Travail demandé 1: Traduisez en anglais la phrase « On va au fur et à mesure comprendre de plus en plus de mots. », tirée du texte sur le déchiffrement.
Travail demandé 2: Poursuivez en trois ou quatre phrases le texte sur le déchiffrement, à partir de sa dernière phrase, en gardant la voix de la personne interrogée.

Texte d’étude:
########
Probablement pas (rires). Probablement pas, parce que le déchiffrement d’une écriture, c’est tout ou rien, c’est-à-dire qu’on passe de rien à tout. J’exagère un peu parce qu’il y a quand même quelques étapes intermédiaires, mais en gros c’est ça. Tandis que la langue, c’est quelque chose d’arithmétique. On va au fur et à mesure comprendre de plus en plus de mots. Puis à un moment, on pourra basculer dans la compréhension totale d’un texte. C’est déjà fait pour les textes funéraires. Ils sont compris à 98%. En revanche, les textes royaux, par exemple, qui nous racontent les règnes qui sont évidemment importants pour la compréhension de l’histoire, cela a bien avancé, mais on est à peu près à 30%.
On saura s’il y avait des femmes pharaons au royaume de Méroé ?
########
Relevés de coordonnées en pixels:
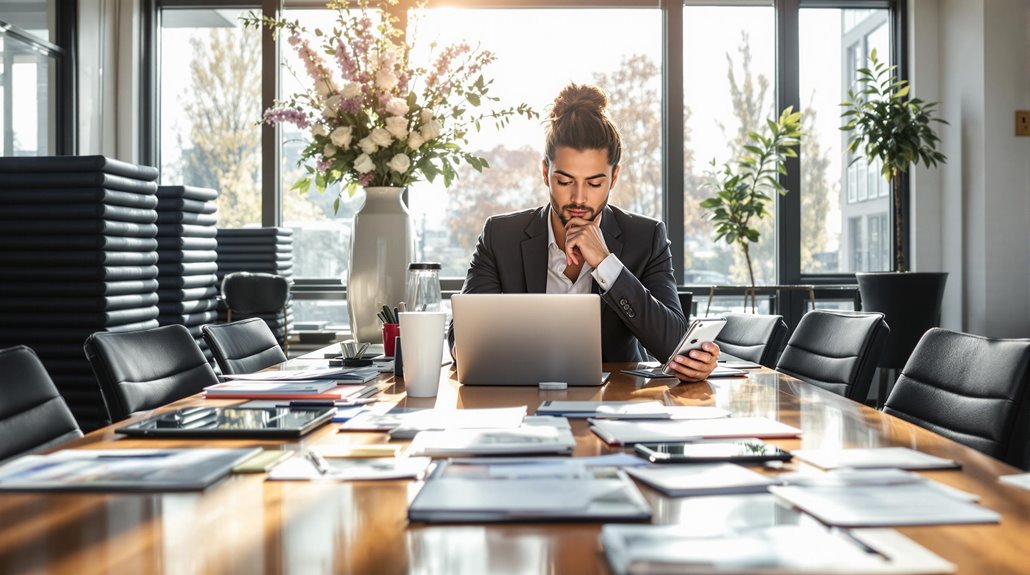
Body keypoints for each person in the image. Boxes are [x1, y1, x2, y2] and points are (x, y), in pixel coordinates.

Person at [450, 83, 719, 382]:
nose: (579, 198)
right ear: (545, 173)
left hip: (615, 405)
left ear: (614, 177)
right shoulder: (501, 236)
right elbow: (461, 341)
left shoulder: (646, 237)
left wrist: (606, 263)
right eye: (565, 181)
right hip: (521, 400)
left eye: (594, 183)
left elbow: (674, 346)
########
Réponse attendue 1: Little by little, we will come to understand more and more words.

Réponse attendue 2:
Ça, on le sait déjà. On le sait depuis longtemps, puisque, même avant que les textes méroïtiques ne soient déchiffrés, on possédait les textes des auteurs classiques, des historiens. Et Strabon, un Grec, qui écrivait au 1er siècle avant JC, nous raconte comment Rome a eu fort à faire avec la candace, c’est le nom de ces femmes qui sont à la tête du pouvoir, qui sont des reines régnantes, avec la candace Amanirenas qu’il décrit comme une « femme masculine, borgne, tapant dur au combat ». Effectivement, on savait depuis très longtemps que, dans le royaume de Méroé, les femmes pouvaient exercer le pouvoir et même mener des armées à la guerre.